Jakarta. The Indonesian stock market is set to face significant hurdles in 2025 with the introduction of a 12 percent value-added tax (VAT) starting January 1. This policy is expected to impact various economic sectors, particularly those reliant on domestic consumption, such as retail, automotive, and property.
Hendra Wardana, Founder of Stocknow.id, warned that the VAT hike would deal a heavy blow to consumer purchasing power. “Sectors dependent on secondary and tertiary consumption will face significant pressure. With weakened purchasing power, the potential for declining sales and profits is very real,” Hendra told Investor Daily, the Jakarta Globe's sister publication.
Retail and Automotive Hit Hard
According to Hendra, the retail and automotive sectors are among the most vulnerable. Retailers targeting the middle class, such as Mitra Adiperkasa (MAPI) and Ace Hardware Indonesia (ACES), are likely to see revenue declines.
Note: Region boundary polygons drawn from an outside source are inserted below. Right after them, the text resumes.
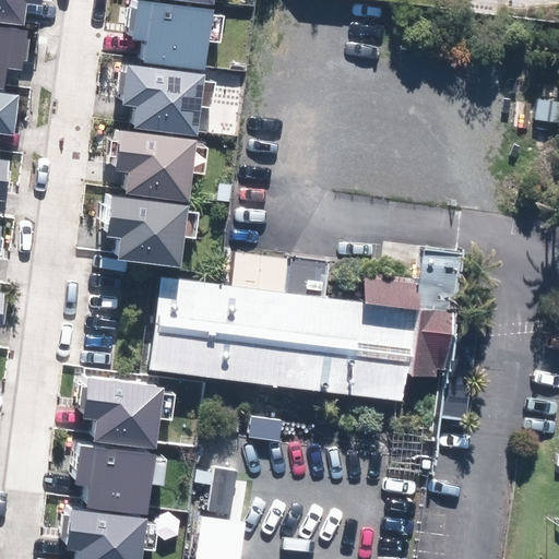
[(0,0),(0,21),(24,25),(27,3),(42,6),(42,0),(0,0)]
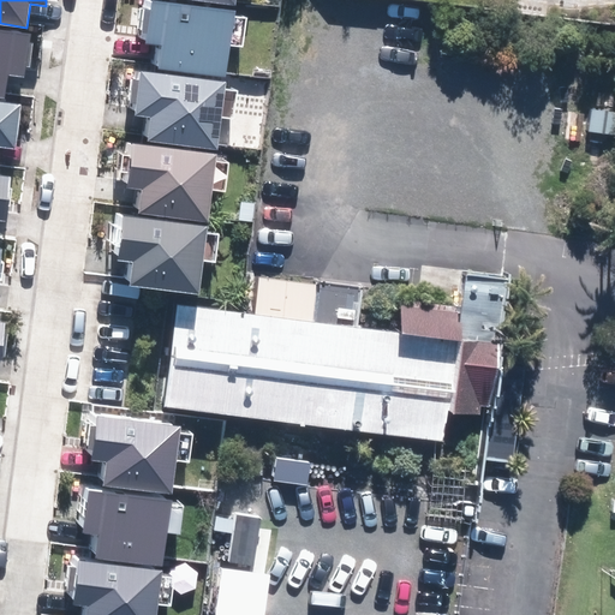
[(157,0),(145,0),(141,43),(156,46),(153,69),(226,78),(231,46),(244,47),(248,18),(234,16),(236,11),(157,0)]
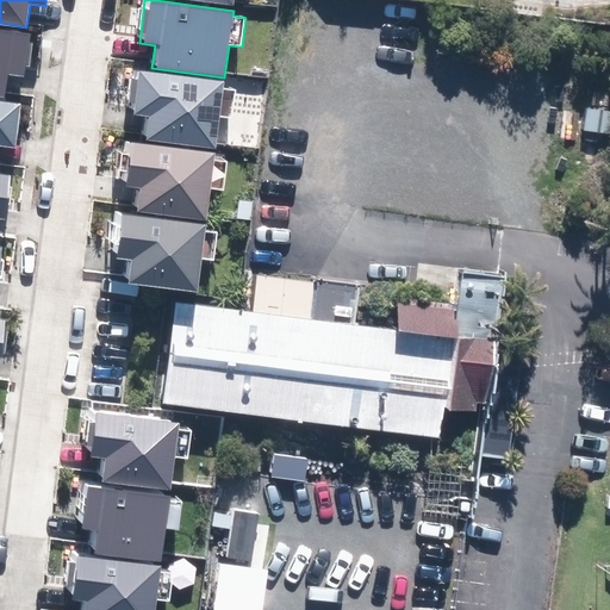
[(0,29),(0,95),(7,97),(10,74),(25,75),(31,33),(0,29)]
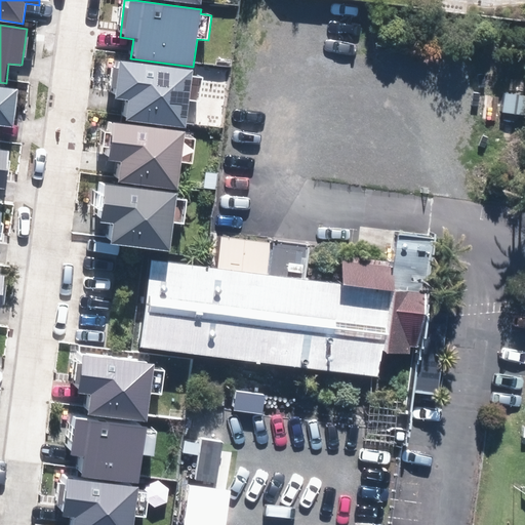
[(117,61),(112,98),(125,101),(123,120),(186,128),(189,101),(201,102),(204,77),(193,75),(193,71),(117,61)]
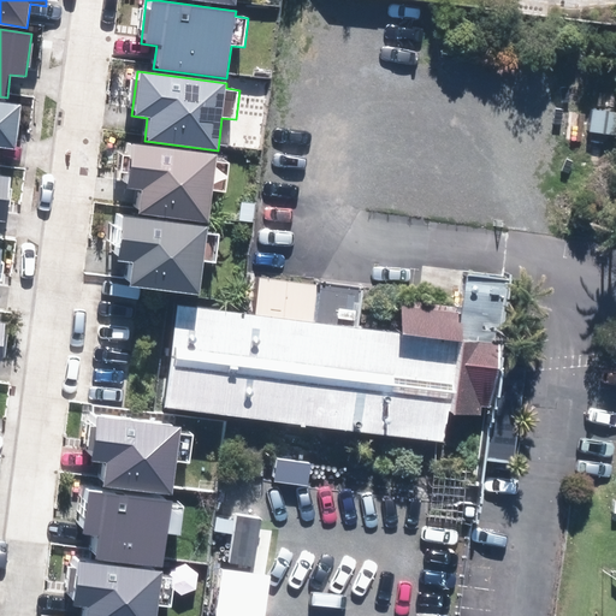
[(0,104),(0,147),(15,149),(19,107),(0,104)]
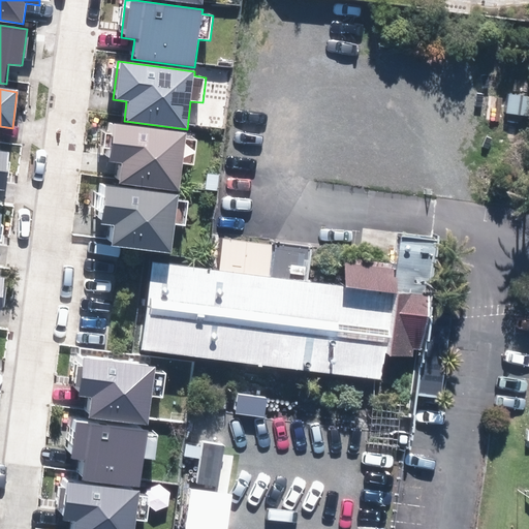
[(110,123),(104,162),(118,163),(116,183),(179,191),(182,163),(194,165),(197,139),(186,138),(186,133),(110,123)]
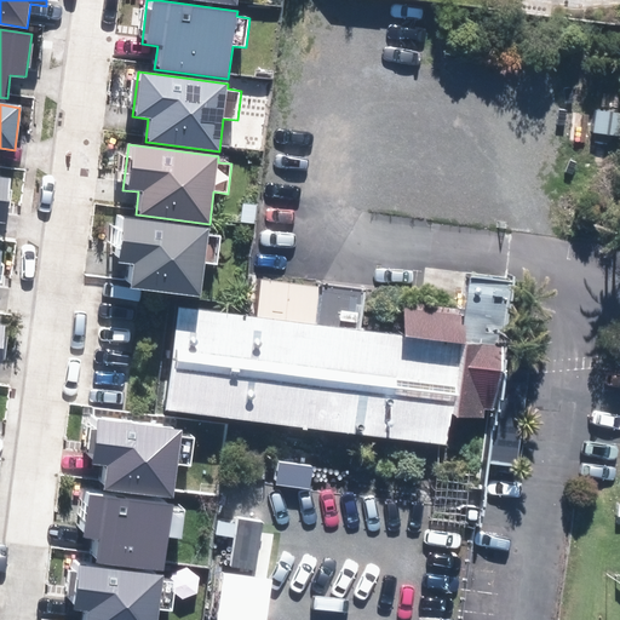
[(0,178),(0,222),(6,223),(11,181),(0,178)]
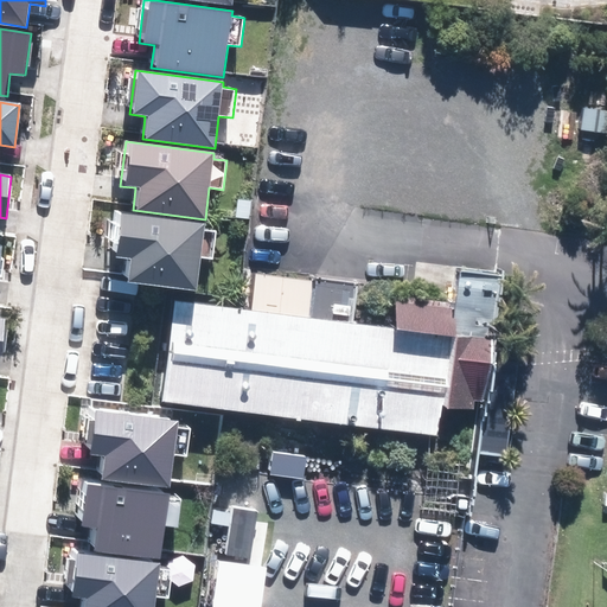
[(119,211),(113,255),(127,257),(125,280),(197,289),(202,257),(215,259),(218,230),(205,228),(206,222),(119,211)]
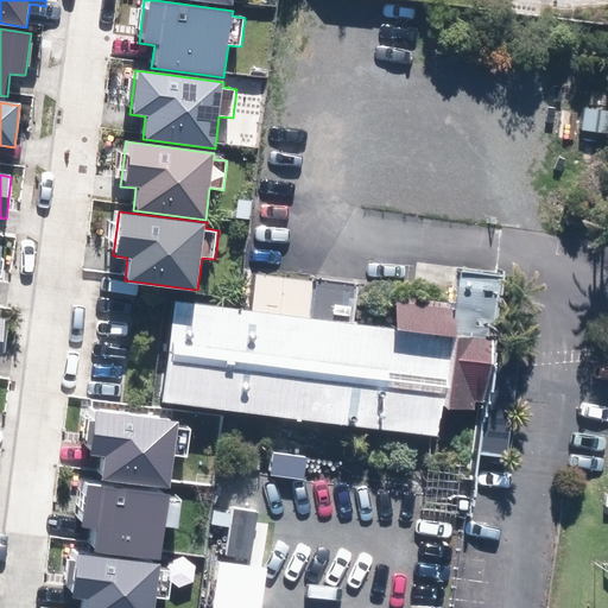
[(398,331),(173,304),(162,406),(441,439),(444,409),(476,412),(477,401),(488,403),(480,454),(508,457),(515,405),(521,350),(496,347),(504,277),(463,272),(458,311),(401,305),(398,331)]
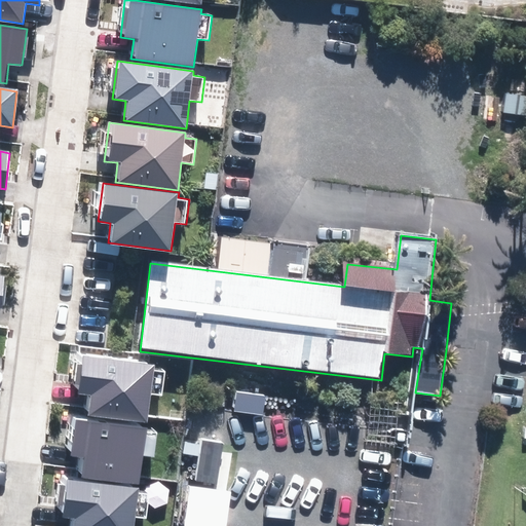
[(79,355),(74,393),(87,396),(84,415),(147,423),(151,396),(162,398),(166,372),(154,370),(155,366),(79,355)]
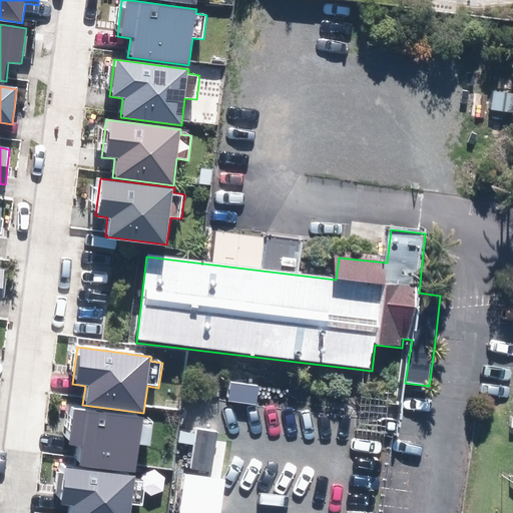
[(69,406),(64,444),(77,446),(74,465),(136,473),(139,446),(151,447),(154,422),(143,421),(143,416),(69,406)]
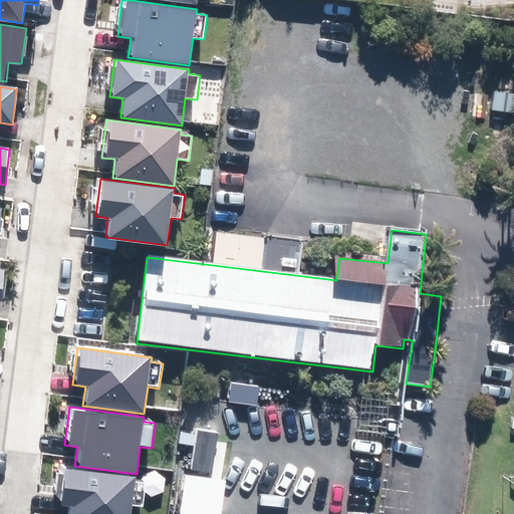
[(62,467),(57,504),(70,506),(68,513),(131,513),(133,506),(144,508),(148,483),(136,481),(137,477),(62,467)]
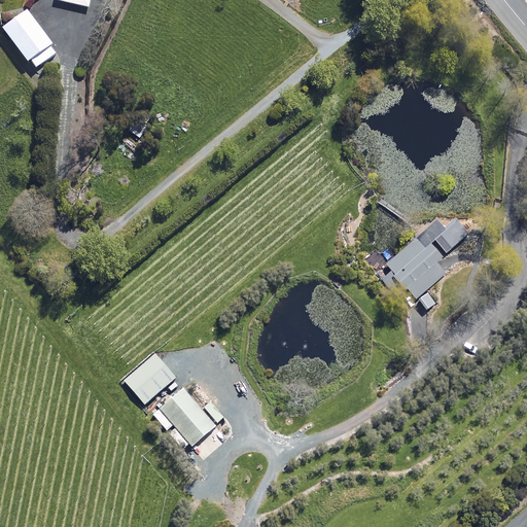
[(26,10),(1,28),(27,63),(29,61),(35,68),(57,51),(26,10)]
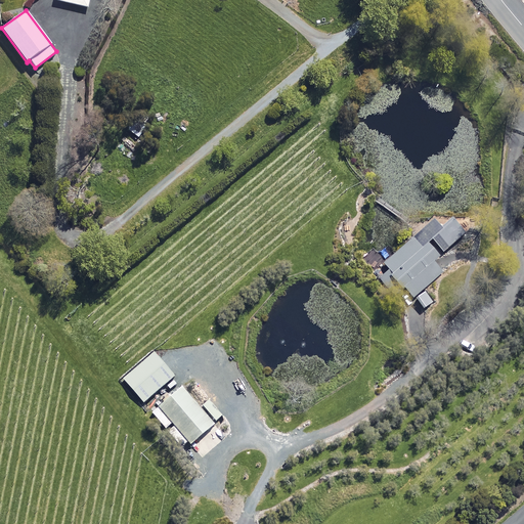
[(369,275),(381,265),(401,290),(404,288),(412,297),(429,284),(423,277),(432,269),(427,263),(449,244),(444,238),(461,225),(451,215),(438,226),(434,220),(393,255),(388,249),(383,253),(375,242),(369,246),(374,251),(359,263),(369,275)]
Similarly, Astra International (ASII), a key player in the automotive industry, is expected to experience additional challenges following earlier hits from rising fuel prices and economic uncertainty.
Property Sector Under Pressure
The property sector, including developers such as Bumi Serpong Damai (BSDE), Summarecon Agung (SMRA), and Ciputra Development (CTRA), faces difficulties in maintaining project appeal. Higher housing and construction material costs due to the VAT increase may deter new property sales.
Transportation, Logistics, and Other Sectors
The transportation and logistics sectors, including companies like Garuda Indonesia (GIAA), Adi Sarana Armada (ASSA), and Wahana Express (WEHA), are projected to see significant operational cost increases. Without efficiency improvements or higher service rates, profit margins could be squeezed.
Telecommunications and infrastructure sectors, including Telkom Indonesia (TLKM), XL Axiata (EXCL), and Indosat (ISAT), might face reduced demand for services. Meanwhile, infrastructure projects could encounter financing challenges due to the additional tax burden.